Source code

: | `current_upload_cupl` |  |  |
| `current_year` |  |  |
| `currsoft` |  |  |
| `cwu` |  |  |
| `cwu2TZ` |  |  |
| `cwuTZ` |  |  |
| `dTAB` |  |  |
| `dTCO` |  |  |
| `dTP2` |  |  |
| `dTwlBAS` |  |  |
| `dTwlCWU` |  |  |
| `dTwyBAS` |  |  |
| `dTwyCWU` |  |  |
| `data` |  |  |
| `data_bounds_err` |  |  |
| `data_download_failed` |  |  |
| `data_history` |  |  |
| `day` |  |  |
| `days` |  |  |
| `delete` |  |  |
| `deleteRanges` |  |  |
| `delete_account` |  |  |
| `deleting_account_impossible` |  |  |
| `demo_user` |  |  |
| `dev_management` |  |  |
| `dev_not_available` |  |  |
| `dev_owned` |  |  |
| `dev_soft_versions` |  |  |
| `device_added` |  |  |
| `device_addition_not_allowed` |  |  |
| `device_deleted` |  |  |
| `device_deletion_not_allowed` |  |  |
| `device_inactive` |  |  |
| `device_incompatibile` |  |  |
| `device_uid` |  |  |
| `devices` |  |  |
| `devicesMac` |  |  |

● ● ● ●

The records above, in their entirety, need to be set down again exactly.

Source code

: | `current_upload_cupl` |  |  |
| `current_year` |  |  |
| `currsoft` |  |  |
| `cwu` |  |  |
| `cwu2TZ` |  |  |
| `cwuTZ` |  |  |
| `dTAB` |  |  |
| `dTCO` |  |  |
| `dTP2` |  |  |
| `dTwlBAS` |  |  |
| `dTwlCWU` |  |  |
| `dTwyBAS` |  |  |
| `dTwyCWU` |  |  |
| `data` |  |  |
| `data_bounds_err` |  |  |
| `data_download_failed` |  |  |
| `data_history` |  |  |
| `day` |  |  |
| `days` |  |  |
| `delete` |  |  |
| `deleteRanges` |  |  |
| `delete_account` |  |  |
| `deleting_account_impossible` |  |  |
| `demo_user` |  |  |
| `dev_management` |  |  |
| `dev_not_available` |  |  |
| `dev_owned` |  |  |
| `dev_soft_versions` |  |  |
| `device_added` |  |  |
| `device_addition_not_allowed` |  |  |
| `device_deleted` |  |  |
| `device_deletion_not_allowed` |  |  |
| `device_inactive` |  |  |
| `device_incompatibile` |  |  |
| `device_uid` |  |  |
| `devices` |  |  |
| `devicesMac` |  |  |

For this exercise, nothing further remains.